• Extract provided:
┄┄┄┄┄┄┄┄┄┄┄┄┄┄┄┄┄┄┄┄

Refinancing with Laurel Road
Refinancing rates from 1.89% APR. Checking your rates won’t affect your credit score.
If you’re at risk of private student loan default, you’ll need to act fast to minimize the potential damage to your credit score and avoid harsh consequences — especially since defaulting on private student loans could lead to a lawsuit.
Here’s what you need to know — and do — if you’re at risk of defaulting on private student loans.
What can trigger a private student loan default?
What happens when you default on student loans?
6 options for handling private student loan default
Private student loan default is serious — but solvable
Each private student loan might have different default triggers outlined in the loan contract. Reviewing your contract will help you understand when your lender will consider your loan in default — and help you avoid those circumstances.
Here are some common events that can trigger a private student loan default.
You miss payments
Defaulting on private student loans is often the result of missed payments, and in some cases, the lender will consider the loan in default after just a single missed payment. Check your loan agreement to see how long you have from the first missed payment until the loan defaults.
Cosigner enters bankruptcy or dies
Some borrowers may add a cosigner to their loan to potentially secure a lower interest rate — but if that cosigner should suffer a bankruptcy, or if they pass away, it could affect your loan. In a few cases, it could even trigger an automatic private student loan default, even if you’re making every payment on time. If something happens to your cosigner, be sure to check for possible ramifications for your loan.
You file for bankruptcy or default on another loan
You may also face private student loan default if your credit status dramatically changes. For instance, if you enter bankruptcy, or default on another loan with that lender, your other debt may be affected.
As with the other situations described above, look at your loan contract to understand how this situation will affect you.
If your private student loan defaults, you’re probably wondering what comes next. Here’s what may unfold, though note that the situation can vary from lender to lender.
The private student loan delinquency will go on your credit report
If you make late payments, or fail to pay altogether, the lender will report it to the credit bureaus. The negative report may hit your cosigner’s credit as well, and will generally stay on your credit history for seven years, making it more difficult for you to borrow money during that time.
Your lender may put your private student loans in collections
Your lender can send your debt to a collections agency that will likely contact you and any cosigner listed to try to get repayment for your private student loan debt. You may receive a lot of phone calls and letters demanding payment.
You might face hefty collections fees
Collection fees might be added to your debt after a student loan default, thus increasing your total balance.
You may face a lawsuit if you default on your private student loans
If the lender has trouble collecting payment on a private student loan default, it may sue you (and your cosigner) for repayment. If you lose the lawsuit, the court’s judgment could allow the lender to garnish your wages or potentially seize assets like your home, though some states do have protections in certain cases.
If you find yourself in this situation, check out our guide on how to deal with a student loan lawsuit.

┄┄┄┄┄┄┄┄┄┄┄┄┄┄┄┄┄┄┄┄

• Entries supplied:

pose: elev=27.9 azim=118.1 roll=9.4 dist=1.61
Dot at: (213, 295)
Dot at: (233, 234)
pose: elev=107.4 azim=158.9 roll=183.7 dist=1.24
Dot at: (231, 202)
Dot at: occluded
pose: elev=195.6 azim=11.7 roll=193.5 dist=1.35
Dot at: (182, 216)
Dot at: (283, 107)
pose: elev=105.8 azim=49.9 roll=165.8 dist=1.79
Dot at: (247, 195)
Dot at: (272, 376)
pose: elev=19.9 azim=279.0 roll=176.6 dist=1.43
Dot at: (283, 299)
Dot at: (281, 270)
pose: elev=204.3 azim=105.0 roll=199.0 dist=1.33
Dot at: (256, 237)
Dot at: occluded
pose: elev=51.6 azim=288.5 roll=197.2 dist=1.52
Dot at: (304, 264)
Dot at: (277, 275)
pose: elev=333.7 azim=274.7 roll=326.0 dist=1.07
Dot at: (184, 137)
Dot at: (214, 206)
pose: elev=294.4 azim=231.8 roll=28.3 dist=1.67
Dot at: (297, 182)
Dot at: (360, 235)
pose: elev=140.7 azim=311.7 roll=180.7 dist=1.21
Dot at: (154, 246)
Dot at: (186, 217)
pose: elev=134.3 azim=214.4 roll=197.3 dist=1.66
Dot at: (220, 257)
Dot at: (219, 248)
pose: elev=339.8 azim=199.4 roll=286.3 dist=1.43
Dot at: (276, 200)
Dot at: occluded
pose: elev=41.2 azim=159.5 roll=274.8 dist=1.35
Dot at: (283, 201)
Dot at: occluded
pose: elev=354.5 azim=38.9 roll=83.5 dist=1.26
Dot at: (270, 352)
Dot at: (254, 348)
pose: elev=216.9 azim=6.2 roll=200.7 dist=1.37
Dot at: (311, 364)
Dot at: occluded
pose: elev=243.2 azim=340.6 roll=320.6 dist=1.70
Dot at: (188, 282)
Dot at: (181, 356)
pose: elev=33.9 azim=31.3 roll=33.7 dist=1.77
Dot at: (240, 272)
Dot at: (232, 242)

┄┄┄┄┄┄┄┄┄┄┄┄┄┄┄┄┄┄┄┄

• Written tasks:
1: Revise the student loan default guide, starting with "Here’s what you" and going on through "on student loans?", putting "student debt" wherever "student loans" appears.
2: Can you continue the guide on private student loan default, picking up right after its last sentence?

• Exercise answers:
1:
Here’s what you need to know — and do — if you’re at risk of defaulting on private student debt.
What can trigger a private student loan default?
What happens when you default on student debt?

2:
Wage garnishment sounds scary, but the good news is that you can potentially avoid that and other harsh consequences by dealing with your private student loan default right away. Here’s what to do:
1. Request help with your private student loan repayment
2. Refinance the private student loan
3. Settle your private student loans in collections
4. Know your rights as a borrower
5. Dispute the debt and request verification
6. Consult a student loan lawyer
If you can’t keep up with your private student loan payments, don’t ignore the problem. Reach out to your loan servicer or loan provider to inquire about repayment options. Some lenders will offer forbearance to help you catch up and avoid a private student loan default. You can also request a new repayment plan via email — here’s a sample letter to get the ball rolling.
If you’re having trouble making your private student loan payments, you may be able to refinance your debt to get a lower monthly payment. However, once the private student loan is delinquent, your credit score will take a hit, making it more difficult for you to secure a new loan — so it’s best to try this method before you miss payments.
In a pinch, you may be able to ask a relative or friend to borrow money to repay your private student loan. Still, this option can put your relationship at risk, so be sure you tread carefully.
If you have private student loans in default, you might be able to negotiate a settlement of your student debt. Contact your debt collector and ask them how much it would take to settle the debt — it doesn’t hurt to ask.
Note that this method will work best if you have some cash you can offer right away as leverage in your negotiations.
As a borrower, you still have certain rights — even if you’re in default. As the Federal Trade Commission notes, it’s illegal for debt collectors to utilize “abusive, unfair or deceptive debt collection tactics.”
For instance, they are not allowed to call you before 8 a.m. or after 9 p.m. without your consent, and if you tell them not to contact you at work, it is illegal for them to continue to do so. The Consumer Financial Protection Bureau (CFPB) has some sample letters if you need to push back against a collections agency.
Also be aware that the statute of limitations in your state could shield you from action against older debt.
A debt collector is legally required to provide you with information that proves you are, in fact, obligated to pay the debt.
Usually you will have to request full proof of the loan’s origins, and you have 30 days from the initial communication to request this validation. Once you get the validation, compare the information with your records.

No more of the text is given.